We discern no error in Supreme Court's denial of plaintiffs' motion for a default judgment. Default judgments are governed by CPLR 3215, which provides that, for a default judgment to be granted, the movant must, among other things, establish proper service (see CPLR 3215 [f]). Here, the record reveals that plaintiffs twice served the summons and complaint, on July 10, 2019 and July 16, 2019. However, it appears from the record and from the New York State Courts Electronic Filing System that the summons and complaint was not filed until July 19, 2019, and there does not appear to have been service of the summons and complaint on defendant after that date. Thus, as Supreme Court properly indicated, there are "several jurisdictional issues" because it is unclear whether the summons and complaint were served on defendant after commencement of the action (see CPLR 304, 306-b). As such, Supreme Court did not abuse its discretion in declining to grant plaintiffs' motion for a default judgment.

Likewise, we do not find that Supreme Court erred in granting defendant an extension of time to answer. A "court may extend the time to appear . . . upon a showing of reasonable excuse for delay" (see CPLR 3012 [d]). The decision of whether to grant an extension of time is "committed to Supreme Court's sound discretion [*2]following due consideration of, among other things, the length of the delay, whether such delay was willful and whether the opposing party suffered prejudice as a result" (Strumpf v Massachusetts Mut. Life Ins. Co., 125 AD3d 1239, 1240 [2015]; accord Bank of N.Y. Mellon v Jinks, 127 AD3d 1367, 1368 [2015]). Moreover, the First, Second and Fourth Departments consider whether a defendant has set forth a meritorious defense (see e.g. Emigrant Bank v Rosabianca, 156 AD3d 468, 472-273 [1st Dept 2017]; Deutsche Bank Natl. Trust Co. v Kuldip, 136 AD3d 969, 969 [2d Dept 2016]; Gribbins v Rushford Lake Recreation Dist. [RLRD], 96 AD3d 1369, 1370 [4th Dept 2012], and, to the extent that this Court has had a different view (see e.g. Snyder v Singh, 146 AD3d 1141, 1142 [2017]; but see Gerster's Triple E. Towing & Repair, Inc. v Pishon Trucking, LLC, 196 AD3d 876, 877 [2021]; see also David D. Siegel & Patrick M. Connors, NY Prac § 231 [6th ed 2021]), we now too adopt this factor as part of the "sui generis determination to be made by the court based on all relevant factors" (Puchner v Nastke, 91 AD3d 1261, 1262 [2012] [internal quotation marks and citations omitted]).

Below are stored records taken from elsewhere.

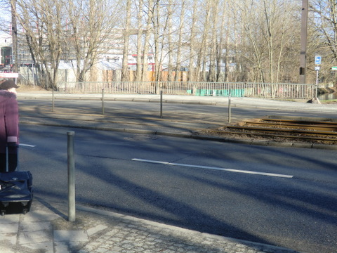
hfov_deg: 40.4
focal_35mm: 47
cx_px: 168
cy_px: 126
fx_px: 458
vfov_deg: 30.9
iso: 64
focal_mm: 8.4
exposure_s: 1/160
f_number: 4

It is clear from the record that the primary reason defendant did not answer was due to confusion, especially given that it was served with multiple summonses and complaints, as well as the multiple notices of claim.[FN3] Under these circumstances, we find this confusion to be a reasonable excuse (see generally Asterino v Asterino & Assoc., 275 AD2d 517, 520 [2000]; Wilcox v U-Haul Co., 256 AD2d 973, 974 [1998]). Further, although the delay was lengthy, there was nothing at the evidentiary hearing to suggest that defendant was prolonging the litigation deliberately by delaying in filing an answer. Moreover, at oral argument, plaintiffs conceded that they were not prejudiced by the delay. Accordingly, upon due consideration of these factors, as well as the potentially meritorious defenses proffered by defendant in its opposition to plaintiffs' motion, we find that Supreme Court did not abuse its discretion in granting defendant an extension of time to answer. We have examined plaintiffs' remaining contentions and find them to be without merit.

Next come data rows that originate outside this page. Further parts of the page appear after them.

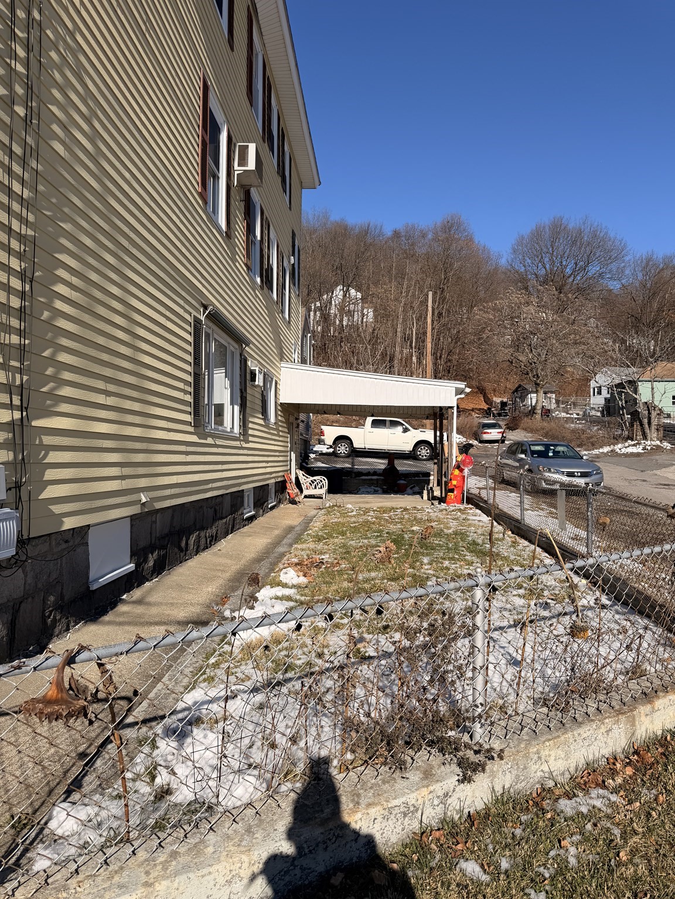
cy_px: 450
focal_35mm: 24
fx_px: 624
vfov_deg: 71.6
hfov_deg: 56.8
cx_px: 338
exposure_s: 1/6711
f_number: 1.78
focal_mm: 6.76
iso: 80
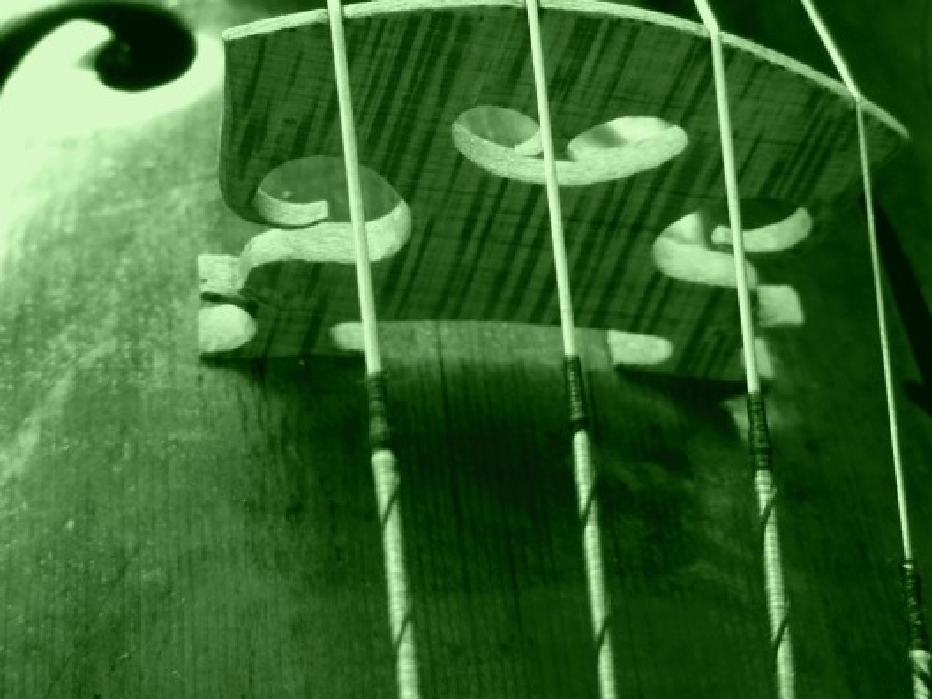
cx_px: 397
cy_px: 235
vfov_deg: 17.9
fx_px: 2208
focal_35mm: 82
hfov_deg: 23.8
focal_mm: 11
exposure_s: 1/13
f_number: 4.5
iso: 400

Garry, P.J., Egan Jr., Lynch and Colangelo, JJ., concur.

ORDERED that the order is affirmed, without costs.

Footnotes


Footnote 1: Plaintiffs, at that time, had a pending CPLR article 78 proceeding in Supreme Court seeking, among other things, a preliminary injunction against defendant. That proceeding was dismissed on the merits on August 1, 2019.

Footnote 2: Defendant also included a copy of the August 2019 decision dismissing the prior CPLR article 78 proceeding.

Footnote 3: We also note that the allegations in the complaint are similar to those in the CPLR article 78 proceeding that was being determined on the merits at the time this action was commenced.